Allora, mi è arrivato un invito ad un’iniziativa del MIT, una serata in cui presentavano i progetti europei di giovani artisti internazionali legati al mondo digitale, virtuale. Mi incuriosiva. Avevo già in mente di cercare qualcuno che potesse dialogare con la Macchina drogata [opera del 1968, calcolatrice Olivetti Divisumma 14 modificata sostituendo i numeri con le lettere, che il visitatore è invitato ad usare: i foglietti pieni di caratteri vengono poi esposti, parte dell’opera]. Quindi avevo in mente un artista che lavorasse con l’intelligenza artificiale, con la tecnologia. Lì ho conosciuto Luca, mi è sembrato interessante il suo progetto di una scultura generativa. L’ho invitato in archivio, lui è venuto, ha studiato, e mi ha fatto una proposta che accostava ai due oggetti, la sua scultura e la Macchina, la proiezione di Lezioni di design (1976). Così abbiamo allestito tutto!

Oltre alle giornate di vernissage, come sono accessibili l'archivio e le mostre?

Ci sono delle aperture programmate, come le inaugurazioni, l’Art Week, la settimana di Museo City e le giornate di Zona Monti. Comunichiamo sempre tutto su Instagram e sul sito. Ma in realtà siamo sempre aperti, siamo qui! Basta una mail o una telefonata per concordare un orario, un appuntamento. A parte c’è poi tutto il discorso di studio sull’archivio vero e proprio, apriamo regolarmente a studenti e ricercatori. Pensa, a proposito di Instagram, che dei nostri utenti più affezionati, il 40% sono tra i 25 anni e 30 anni. Amano soprattutto gli assiomi, ma ancora di più i feltri: le frasi di Agnetti! Che sono in generale i cicli più noti, per esempio Lezioni di design è quasi sconosciuto ai più, anche perché non è mai stato proiettato fino ad oggi.

Menzionavi Zona Monti, che mi sembra un bel legame con il quartiere.

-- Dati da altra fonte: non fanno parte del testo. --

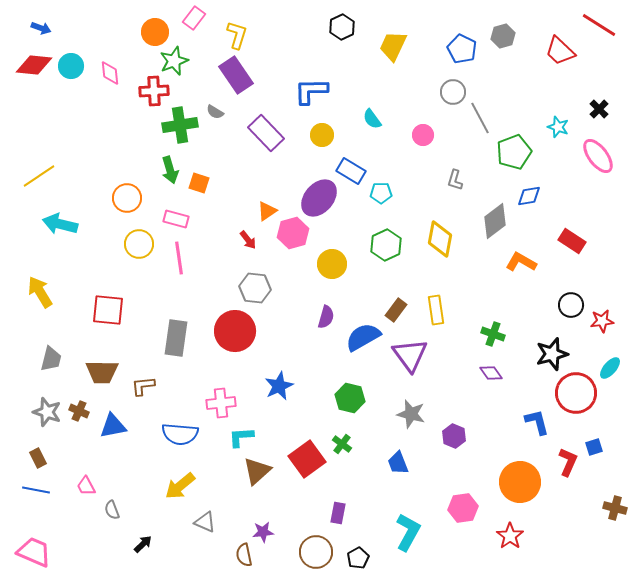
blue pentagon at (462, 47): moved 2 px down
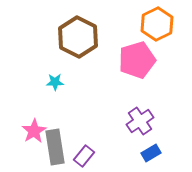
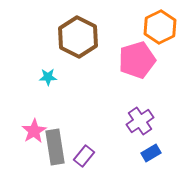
orange hexagon: moved 3 px right, 3 px down
cyan star: moved 7 px left, 5 px up
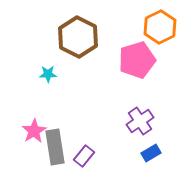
cyan star: moved 3 px up
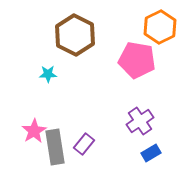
brown hexagon: moved 3 px left, 2 px up
pink pentagon: rotated 27 degrees clockwise
purple rectangle: moved 12 px up
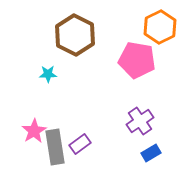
purple rectangle: moved 4 px left; rotated 15 degrees clockwise
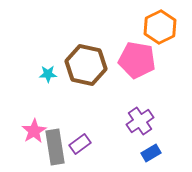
brown hexagon: moved 11 px right, 30 px down; rotated 15 degrees counterclockwise
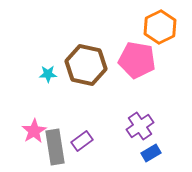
purple cross: moved 5 px down
purple rectangle: moved 2 px right, 3 px up
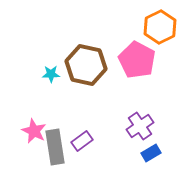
pink pentagon: rotated 18 degrees clockwise
cyan star: moved 3 px right
pink star: rotated 15 degrees counterclockwise
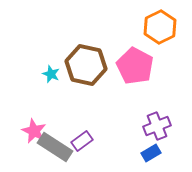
pink pentagon: moved 2 px left, 6 px down
cyan star: rotated 24 degrees clockwise
purple cross: moved 17 px right; rotated 12 degrees clockwise
gray rectangle: rotated 48 degrees counterclockwise
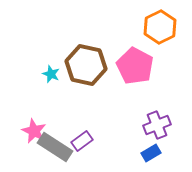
purple cross: moved 1 px up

Si, certo. Zona Monti non è partita da noi, siamo stati coinvolti da Irene Crocco di Viasaterna, ed è una rete molto funzionale, che prevede belle visite guidate itineranti. Inoltre noi partecipiamo ad gruppo di una dozzina di archivi d’artista milanesi, stasera ci incontriamo proprio qui da noi. È una situazione ancora molto informale, non siamo un’associazione o altro, ma si è aperto un dialogo ed è molto positivo. Mio padre era molto legato ad altri artisti milanesi, ci sono progetti a quattro mani, per esempio uno con Paolo Scheggi, mai realizzato… per cui è importante lavorare insieme, parlarsi.
Qui vicino a noi c’è per esempio l’Archivio Fausto Melotti, che io frequentavo quando lui era ancora in vita, con mio padre lo andavamo a trovare un paio di volte l’anno.

Tu hai quasi sempre vissuto qui. Qual è il tuo rapporto con il quartiere, hai dei posti preferiti?

Si, io ho sempre vissuto qui, dopo il periodo in Argentina. Sono tornata nel dicembre del 1966, un anno prima di mio padre, per iscrivermi all’Università. Sono molto legata a casa mia, a via Machiavelli e anche al Parco Sempione, sì. Se dovessi dire che sono legata al quartiere… non saprei. È molto cambiato, inoltre io durante l’Università ero sempre in giro, poi lavoravo, mica vivevo il quartiere! Ero sempre in Città Studi, e successivamente al Policlinico. Però proprio in quegli anni studiavo con un’amica alla Biblioteca del Parco, facevamo lunghe passeggiate ripetendo le lezioni, sai che medicina prevede uno studio molto mnemonico, e noi applicavamo un metodo proprio peripatetico!
Via Machiavelli non è solo casa ma anche un simbolo del lavoro di mio padre, ci tengo molto. Proprio ora, credo entro maggio, uscirà un disco, in cui abbiamo riversato una registrazione in cui Agnetti legge il suo poema Machiavelli 30, pubblicato come libro d’artista [Ugo Guanda Editore Monza, 1978]. Vedi quante cose può fare un archivio!